We can also see some interesting trends here that the 90s popular game categories are more associated with wars, potentially a result of the cold war that ended in 1991.
What game mechanics are popular in each year?
Similarly, we look at popular game mechanics. That is, the mode of the board game or how it is played.
pal =c("#2F4F4F","#CE5FA7","#023DCF","#A4918C","#ADD8E6", "#FFA07A", "#FFD700","#6B00C2","#DDA0DD","#66E0FF","#B03B56","#DE1818","#3BA500","#EEE8AA","#000000")ggplot(games_mechanic , aes(x=yearpublished, y=count, fill=mechanic)) +geom_bar(stat="identity") +labs(title="Top 3 Game Mechanics by Year", x="Years",y="Frequency",subtitle="Dice rolling, hand management, and variable player power games are popular game mechanics.",caption="Some games are associated with multiple mechanics.") +theme_minimal() +scale_fill_manual(values=pal) +theme(legend.text =element_text(size=10),legend.title =element_text(size=14),plot.title =element_text(size=19, face="bold"),plot.subtitle =element_text(size=12),plot.caption =element_text(size=9, face="bold"),axis.title =element_text(size=14, face="bold"),axis.text =element_text(size=10)) +guides(fill=guide_legend(title="mechanic",keyheight=1, keywidth=1,ncol=1))

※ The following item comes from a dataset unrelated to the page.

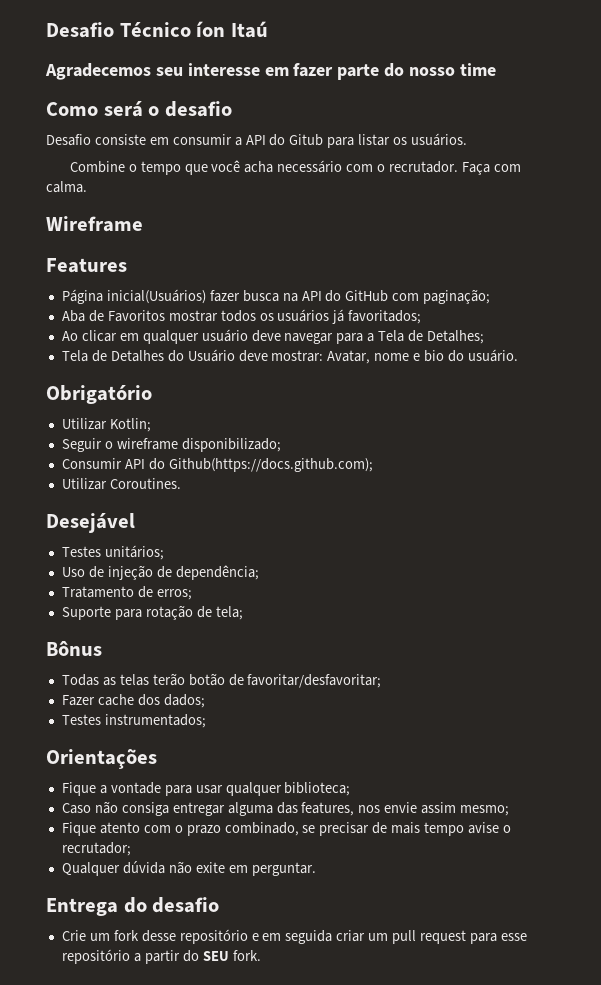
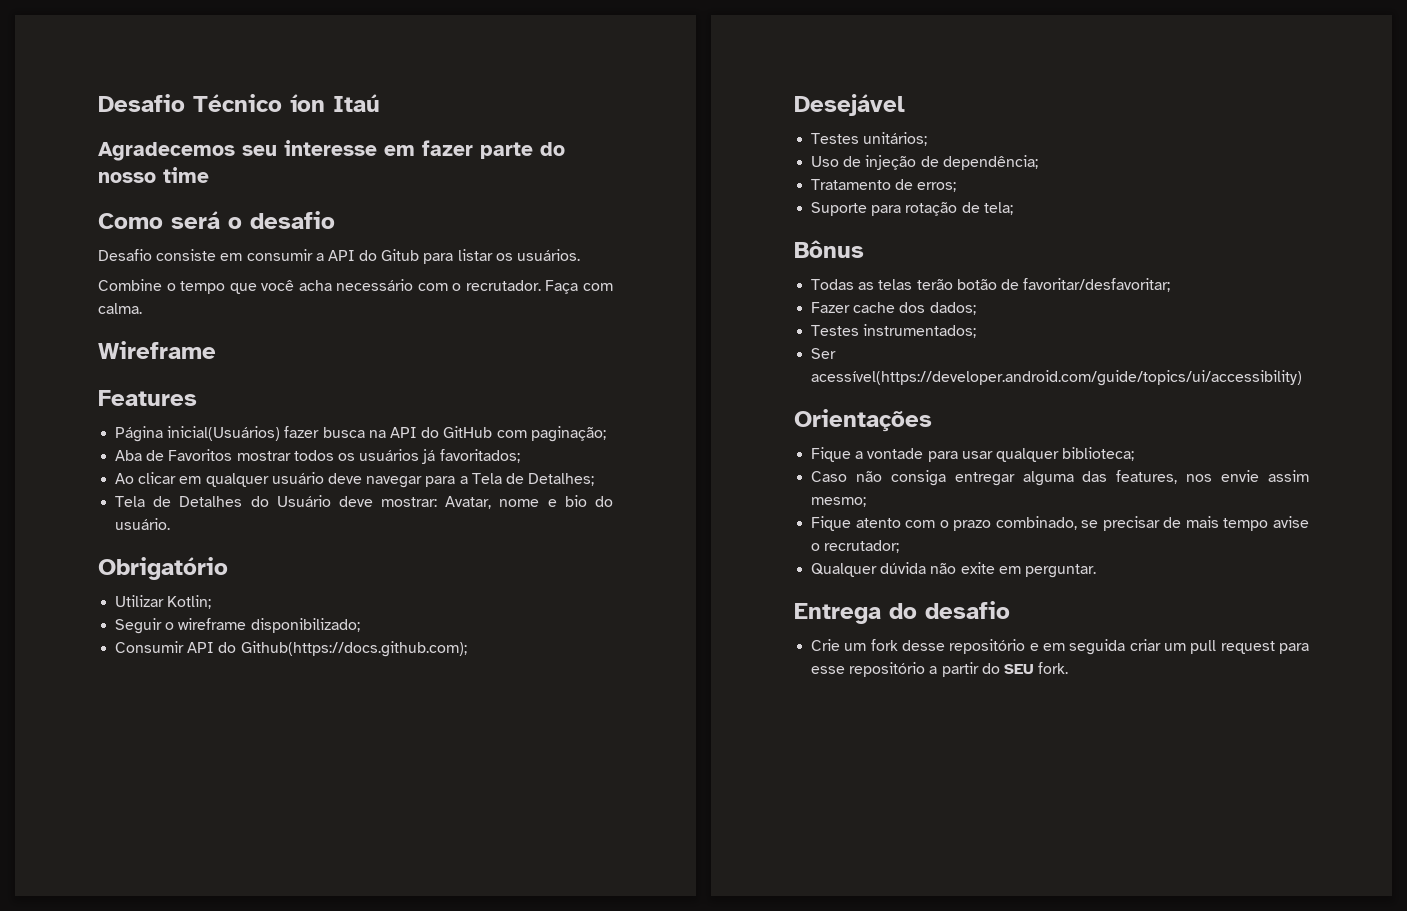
[61,478,181,490] // Utilizar Coroutines. -> (467, 649) none
(206, 721) none -> [811,348,837,359] [811,370,1303,386] // Ser acessível(https://developer.android.com/guide/topics/ui/accessibility)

Fig 9. Trends of top 3 game mechanics over time (1990-2023).
We observed that dice rolling, hand management, and variable player power games are very popular.
Summary
In this example analysis, we explored the board game dataset to identify some of the best board game designers, based on quantity, rating, consistency, trends, owned status. We listed out a few of the best designers, including Reiner Knizia, Dean Essig, Eric M. Lang, Martin Wallace, & Matt Leacock. We also identified the top three most popular game categories and mechanics, such as card game and dice rolling, respectively. Overall, we observed a positive trend of game ratings and quantity and expected the board game market to grow as projected.